I was sure that if it had been given, there wouldn't be any reference to it in the archive. I considered passing that thought on to him but decided I was enjoying my freedom too much.

“Are you still there, citizen?” The senior guardian almost sounded impatient, an unusually human characteristic for him.

“I am.”

“What are you doing?”

I've never been able to handle close supervision. “Sorry, guardian, you're breaking up. I'll see you at the Council meeting. Out.”

Davie glanced across at me. “Are you messing the senior guardian about, Quint?”

“Why? Are you going to do me for insubordination, guardsman?”

He shook his head, but the expression on his face was girm. “He might look like a saint in a Renaissance painting, but he used to have a reputation in his barracks for breaking people he didn't like.” He slowed at the checkpoint on Raeburn Place and raised his hand to acknowledge the guardswoman on duty. She gave him a smile that would get her a job in the Prostitution Services Department any day.

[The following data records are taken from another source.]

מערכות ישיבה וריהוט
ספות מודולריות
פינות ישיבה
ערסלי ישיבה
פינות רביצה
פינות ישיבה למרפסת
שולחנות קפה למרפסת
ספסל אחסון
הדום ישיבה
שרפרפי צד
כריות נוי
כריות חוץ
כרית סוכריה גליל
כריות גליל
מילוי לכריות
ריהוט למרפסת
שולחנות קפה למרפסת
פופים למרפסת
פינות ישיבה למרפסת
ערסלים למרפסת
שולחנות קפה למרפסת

“Friend of yours?” I asked.

“Auxiliaries don't have friends,” he replied with a grin.

“Sorry. Close colleague?” I said, using the official term.

“Close enough a few years back.”

“You seem to have been close enough to every female auxiliary under thirty-five in the city, Davie.”

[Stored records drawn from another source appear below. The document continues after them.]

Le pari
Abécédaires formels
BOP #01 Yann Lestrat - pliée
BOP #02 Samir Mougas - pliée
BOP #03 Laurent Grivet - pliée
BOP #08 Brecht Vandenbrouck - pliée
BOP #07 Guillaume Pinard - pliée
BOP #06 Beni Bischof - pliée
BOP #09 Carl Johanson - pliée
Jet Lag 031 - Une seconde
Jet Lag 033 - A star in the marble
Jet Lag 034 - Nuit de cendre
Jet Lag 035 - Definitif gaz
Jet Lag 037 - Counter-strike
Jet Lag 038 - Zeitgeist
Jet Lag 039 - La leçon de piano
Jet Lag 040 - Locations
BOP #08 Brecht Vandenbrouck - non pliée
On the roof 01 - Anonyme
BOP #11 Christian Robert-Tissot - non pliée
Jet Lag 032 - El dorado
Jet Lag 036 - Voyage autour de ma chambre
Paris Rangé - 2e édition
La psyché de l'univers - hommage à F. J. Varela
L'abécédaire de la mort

“Jealousy's a fearful thing, citizen.” The smile died on his lips. “Listen, I meant what I was saying about the senior guardian. Are you going into battle with him?”

I looked out at the citizens trudging up the hill towards the centre for the evening shift in the city's hotels and restaurants, casinos and strip joints. Their backs were bent, their faces drawn in the cold. Was this really the best the Council could offer them after nearly twenty years? The Enlightenment's ideals of education, work and housing for all were still intact, but only just. I didn't have much faith in the iron boyscouts and I wasn't the only one. The question was, could anyone else do any better?

“Well, are you?”

Davie's voice roused me from my thoughts. “Am I what?”

“Are you going into battle with the senior guardian?”

I looked ahead into the grey, lowering sky. “I don't know, Davie. I'm beginning to get the feeling that he's declared open season on me.”

A snowflake hit the windscreen and stayed there on its own for a few seconds. Another joined it. Then they got our range and a flurry of the white stuff carpeted the glass. The frayed wipers immediately had trouble clearing it. The Land-Rover slowed as Davie took his foot off the accelerator and peered out through the glass.